The GDAL library homepage implies that people who arrive there already know what they are doing. I work with ArcGIS, and am unfamiliar with intricate setups with library dependencies as GDAL suggests. Is there an easy "package" i can download? I have found maptools.org, and i guess the libraries that has is accessible by any programming language of choice? I also found QGIS which apparently uses GDAL.
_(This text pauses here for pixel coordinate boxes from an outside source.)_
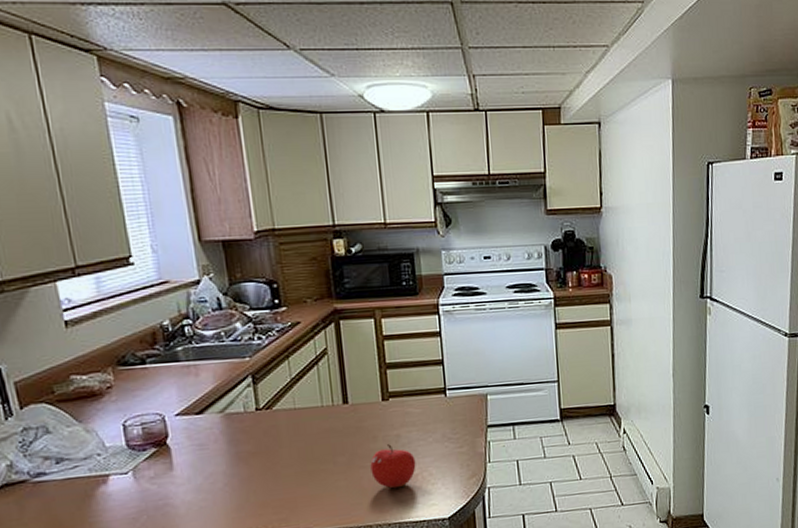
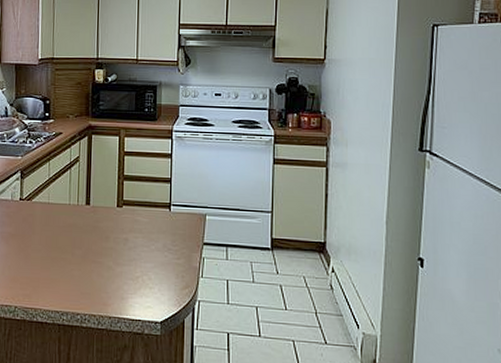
fruit: present [370,444,416,489] -> none [100,245,138,286]

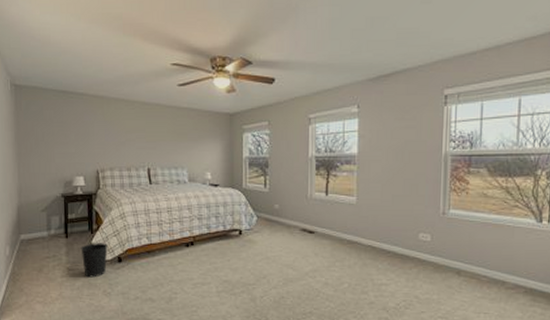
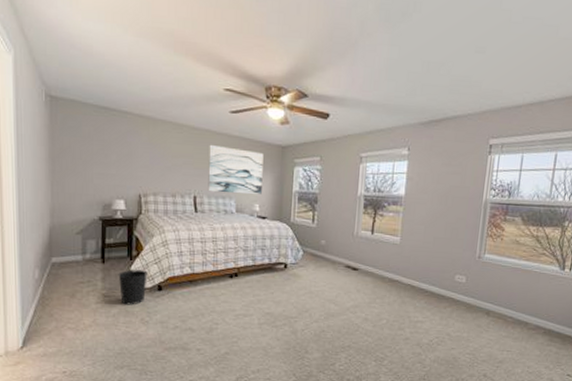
wall art: none [160,117,213,164] -> present [208,144,264,194]

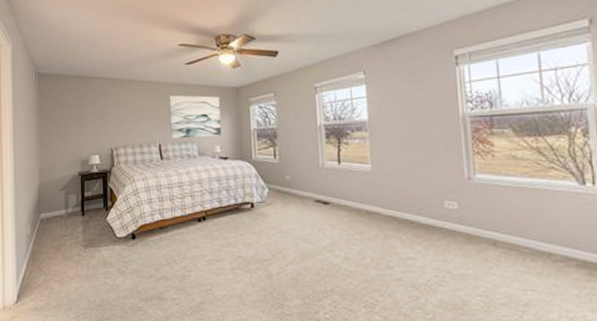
wastebasket: present [118,269,148,305] -> none [96,220,122,256]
I am looking into GDAL because it has functionality that ArcGIS does not. My language of choice is python. What is my best (and easieist) route to take here??
thanks!
The easiest option is probably to use the OSGeo4W (for Windows) installer. With this you can select GDAL from a large list of OpenSource GIS tools. Under "libs" select the version of GDAL you want. To add Python support select gdal**-python making sure the versions match. You can uncheck anything else (except I think you need Python-numpy which is selected by default):
http://trac.osgeo.org/osgeo4w/
Then check out some of the sample Python / GDAL scripts at:
http://svn.osgeo.org/gdal/trunk/gdal/swig/python/samples/
More GDAL Python details here:
http://pypi.python.org/pypi/GDAL/
Other Options
Take a look at http://trac.osgeo.org/gdal/wiki/DownloadingGdalBinaries
You can run the set up package in the zip here (there doesn't seem to be a 1.7 version out yet):
http://download.osgeo.org/gdal/win32/1.6/gdalwin32exe160.zip
A smaller collection of tools can be found here (FW is for Frank Warmerdam the creator/maintainer of GDAL):
http://trac.osgeo.org/gdal/wiki/FWTools
If you want to add a ready-made GIS to your python/GDAL code, Quantum GIS (Qgis) has an embedded python interpreter and a full python API. You can write plugins for Qgis in python, and use GDAL functions for raster data. Qgis is in the osgeo4w system.